WHAT TO WORK ON: Please repeat every record below exactly as written, but leave out the pictures.
=====
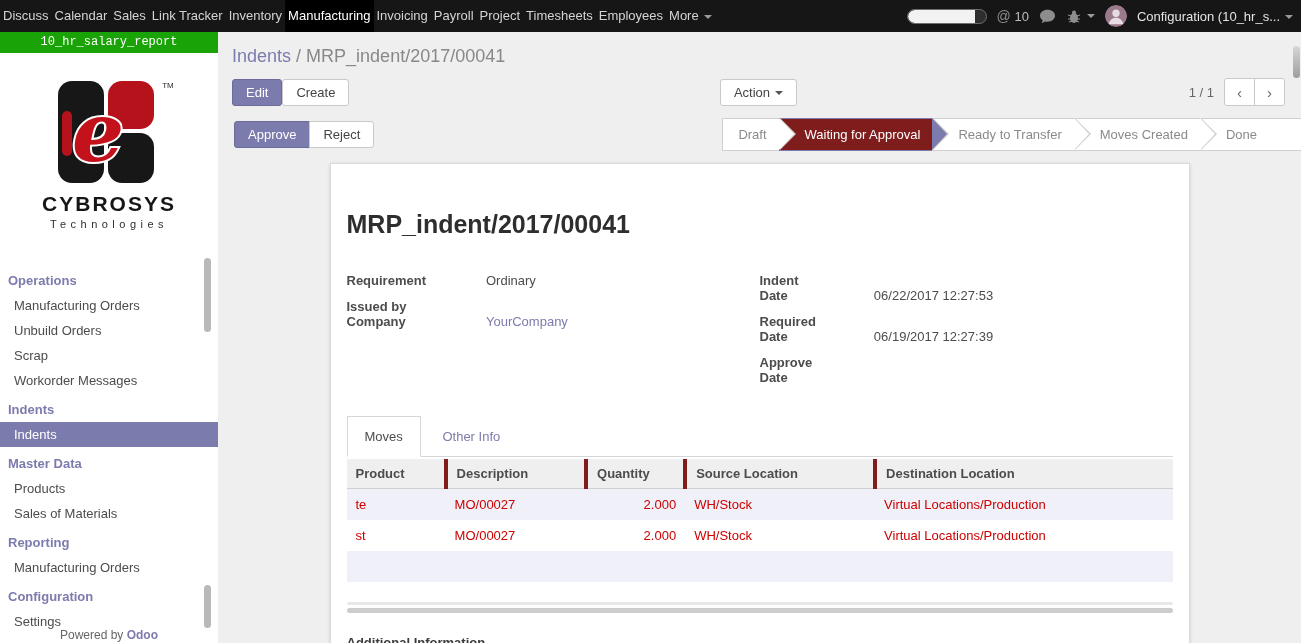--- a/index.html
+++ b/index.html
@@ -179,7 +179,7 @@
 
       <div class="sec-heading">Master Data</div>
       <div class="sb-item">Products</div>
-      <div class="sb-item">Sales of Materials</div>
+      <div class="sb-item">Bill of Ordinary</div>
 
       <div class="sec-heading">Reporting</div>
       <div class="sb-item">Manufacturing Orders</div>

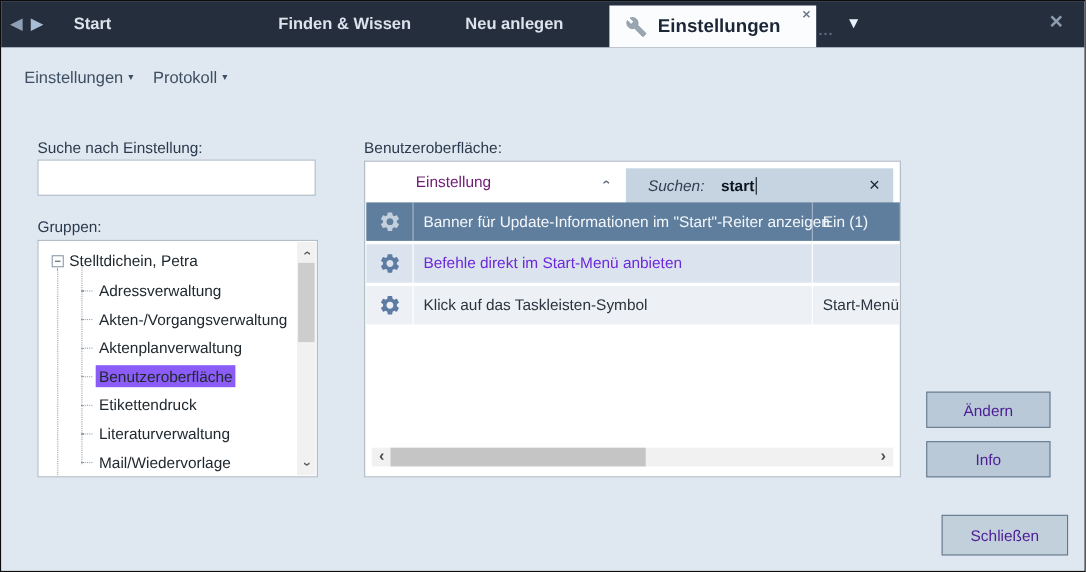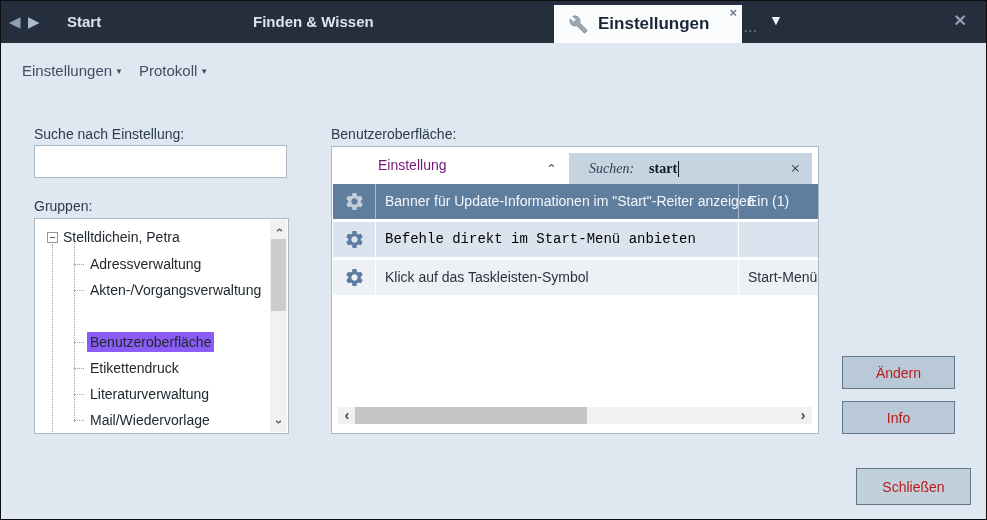--- a/index.html
+++ b/index.html
@@ -100,6 +100,7 @@
     <span class="navarrow nav-fwd">▶</span>
     <span class="ribbon-tab tab-start">Start</span>
     <span class="ribbon-tab tab-fw">Finden &amp; Wissen</span>
+    <span class="ribbon-tab tab-neu">Neu anlegen</span>
 
     <div class="tab-active">
       <span style="display:inline-flex;">

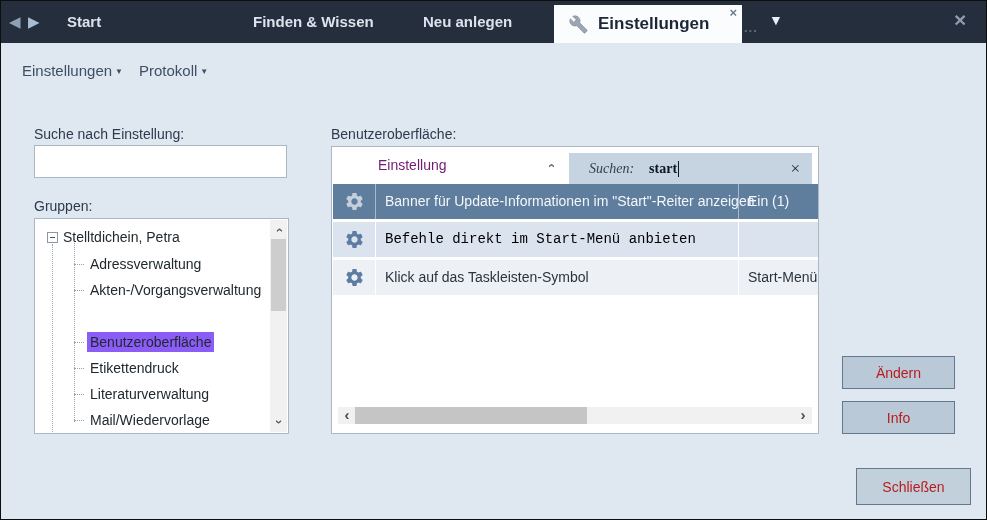--- a/index.html
+++ b/index.html
@@ -63,7 +63,7 @@
   .sort-caret{position:absolute;left:216px;top:11px;color:#5a6a7a;font-size:13px;font-weight:bold;
     transform:rotate(-90deg);display:inline-block;}
   .searchbox{position:absolute;left:237px;top:6px;width:243px;height:32px;background:#c6d4e1;
-    display:flex;align-items:center;font-family:Liberation Serif, serif;}
+    display:flex;align-items:center;}
   .s-label{font-style:italic;font-size:14px;color:#323e4e;margin-left:20px;}
   .s-value{font-weight:bold;font-size:14px;color:#0c1520;margin-left:15px;}
   .s-cursor{width:1px;height:16px;background:#10161d;margin-left:1px;}

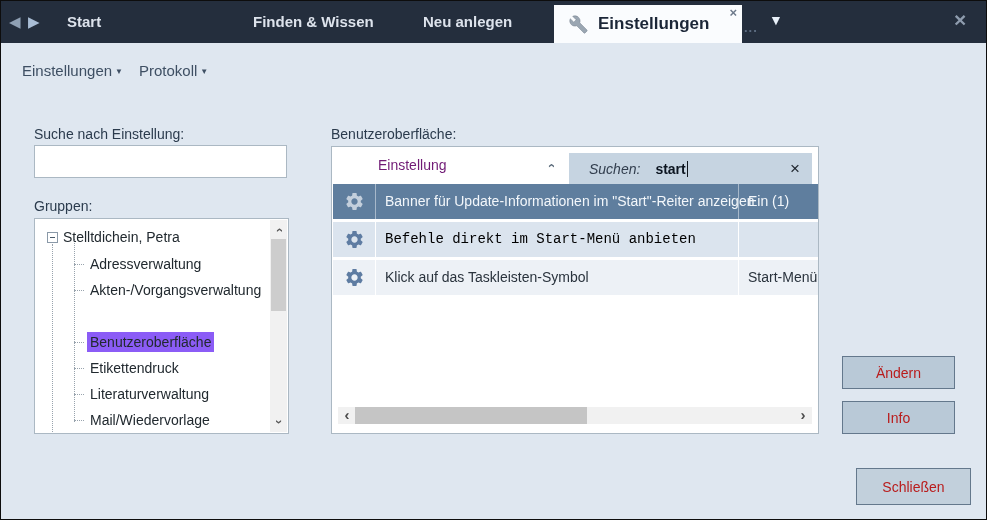--- a/index.html
+++ b/index.html
@@ -70,7 +70,7 @@
   .s-clear{position:absolute;right:12px;top:6px;font-size:17px;color:#1d242c;line-height:19px;}
   .trow{position:absolute;left:1px;width:485px;height:35px;font-size:14px;}
   .trow.r1{top:37px;background:#5f7e9e;color:#f3f7fb;}
-  .trow.r2{top:75px;background:#dbe4ee;color:#000000;font-family:Liberation Mono, monospace;}
+  .trow.r2{top:75px;background:#dbe4ee;color:#6d28d9;}
   .trow.r3{top:113px;background:#edf1f6;color:#2a333d;}
   .cell-icon{position:absolute;left:0;top:0;width:42px;height:100%;display:flex;align-items:center;justify-content:center;}
   .trow .icon-div{position:absolute;left:42px;top:0;bottom:0;width:1px;background:#fff;}

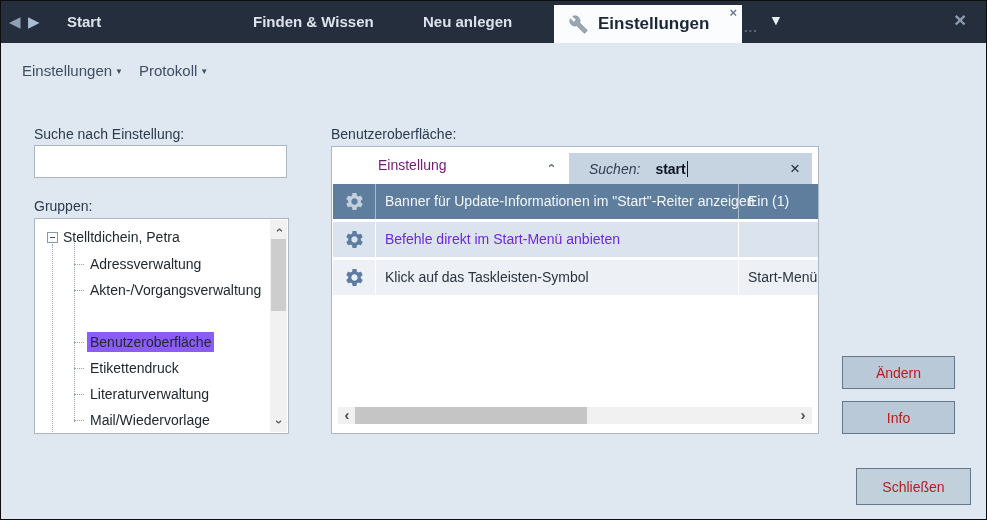--- a/index.html
+++ b/index.html
@@ -138,6 +138,7 @@
     </div>
     <div class="tree-item ti-0"><span class="tlabel">Adressverwaltung</span></div>
     <div class="tree-item ti-1"><span class="tlabel">Akten-/Vorgangsverwaltung</span></div>
+    <div class="tree-item ti-2"><span class="tlabel">Aktenplanverwaltung</span></div>
     <div class="tree-item ti-3 sel"><span class="tlabel">Benutzeroberfläche</span></div>
     <div class="tree-item ti-4"><span class="tlabel">Etikettendruck</span></div>
     <div class="tree-item ti-6"><span class="tlabel">Mail/Wiedervorlage</span></div>

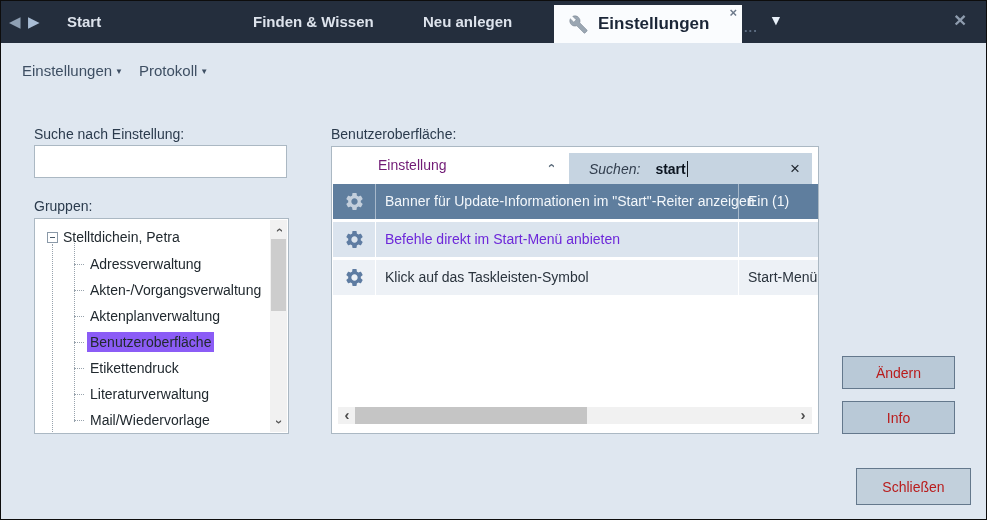--- a/index.html
+++ b/index.html
@@ -84,7 +84,7 @@
   .hs-left{left:3px;} .hs-right{right:3px;}
   .hs-thumb{position:absolute;left:17px;top:0;width:232px;height:17px;background:#c5c5c5;}
   
-  .btn{position:absolute;background:#b9c9d7;border:1px solid #64788c;font-size:14px;color:#b91c1c;
+  .btn{position:absolute;background:#b9c9d7;border:1px solid #64788c;font-size:14px;color:#4c1d95;
     display:flex;align-items:center;justify-content:center;cursor:default;font-family:"Liberation Sans",sans-serif;}
   .btn-aendern{left:841px;top:355px;width:113px;height:33px;}
   .btn-info{left:841px;top:400px;width:113px;height:33px;}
=====
REPLY TO THE TASK:
--- a/index.html
+++ b/index.html
@@ -179,7 +179,7 @@
 
       <div class="sec-heading">Master Data</div>
       <div class="sb-item">Products</div>
-      <div class="sb-item">Sales of Materials</div>
+      <div class="sb-item">Bill of Ordinary</div>
 
       <div class="sec-heading">Reporting</div>
       <div class="sb-item">Manufacturing Orders</div>

--- a/index.html
+++ b/index.html
@@ -100,6 +100,7 @@
     <span class="navarrow nav-fwd">▶</span>
     <span class="ribbon-tab tab-start">Start</span>
     <span class="ribbon-tab tab-fw">Finden &amp; Wissen</span>
+    <span class="ribbon-tab tab-neu">Neu anlegen</span>
 
     <div class="tab-active">
       <span style="display:inline-flex;">

--- a/index.html
+++ b/index.html
@@ -63,7 +63,7 @@
   .sort-caret{position:absolute;left:216px;top:11px;color:#5a6a7a;font-size:13px;font-weight:bold;
     transform:rotate(-90deg);display:inline-block;}
   .searchbox{position:absolute;left:237px;top:6px;width:243px;height:32px;background:#c6d4e1;
-    display:flex;align-items:center;font-family:Liberation Serif, serif;}
+    display:flex;align-items:center;}
   .s-label{font-style:italic;font-size:14px;color:#323e4e;margin-left:20px;}
   .s-value{font-weight:bold;font-size:14px;color:#0c1520;margin-left:15px;}
   .s-cursor{width:1px;height:16px;background:#10161d;margin-left:1px;}

--- a/index.html
+++ b/index.html
@@ -70,7 +70,7 @@
   .s-clear{position:absolute;right:12px;top:6px;font-size:17px;color:#1d242c;line-height:19px;}
   .trow{position:absolute;left:1px;width:485px;height:35px;font-size:14px;}
   .trow.r1{top:37px;background:#5f7e9e;color:#f3f7fb;}
-  .trow.r2{top:75px;background:#dbe4ee;color:#000000;font-family:Liberation Mono, monospace;}
+  .trow.r2{top:75px;background:#dbe4ee;color:#6d28d9;}
   .trow.r3{top:113px;background:#edf1f6;color:#2a333d;}
   .cell-icon{position:absolute;left:0;top:0;width:42px;height:100%;display:flex;align-items:center;justify-content:center;}
   .trow .icon-div{position:absolute;left:42px;top:0;bottom:0;width:1px;background:#fff;}

--- a/index.html
+++ b/index.html
@@ -138,6 +138,7 @@
     </div>
     <div class="tree-item ti-0"><span class="tlabel">Adressverwaltung</span></div>
     <div class="tree-item ti-1"><span class="tlabel">Akten-/Vorgangsverwaltung</span></div>
+    <div class="tree-item ti-2"><span class="tlabel">Aktenplanverwaltung</span></div>
     <div class="tree-item ti-3 sel"><span class="tlabel">Benutzeroberfläche</span></div>
     <div class="tree-item ti-4"><span class="tlabel">Etikettendruck</span></div>
     <div class="tree-item ti-6"><span class="tlabel">Mail/Wiedervorlage</span></div>

--- a/index.html
+++ b/index.html
@@ -84,7 +84,7 @@
   .hs-left{left:3px;} .hs-right{right:3px;}
   .hs-thumb{position:absolute;left:17px;top:0;width:232px;height:17px;background:#c5c5c5;}
   
-  .btn{position:absolute;background:#b9c9d7;border:1px solid #64788c;font-size:14px;color:#b91c1c;
+  .btn{position:absolute;background:#b9c9d7;border:1px solid #64788c;font-size:14px;color:#4c1d95;
     display:flex;align-items:center;justify-content:center;cursor:default;font-family:"Liberation Sans",sans-serif;}
   .btn-aendern{left:841px;top:355px;width:113px;height:33px;}
   .btn-info{left:841px;top:400px;width:113px;height:33px;}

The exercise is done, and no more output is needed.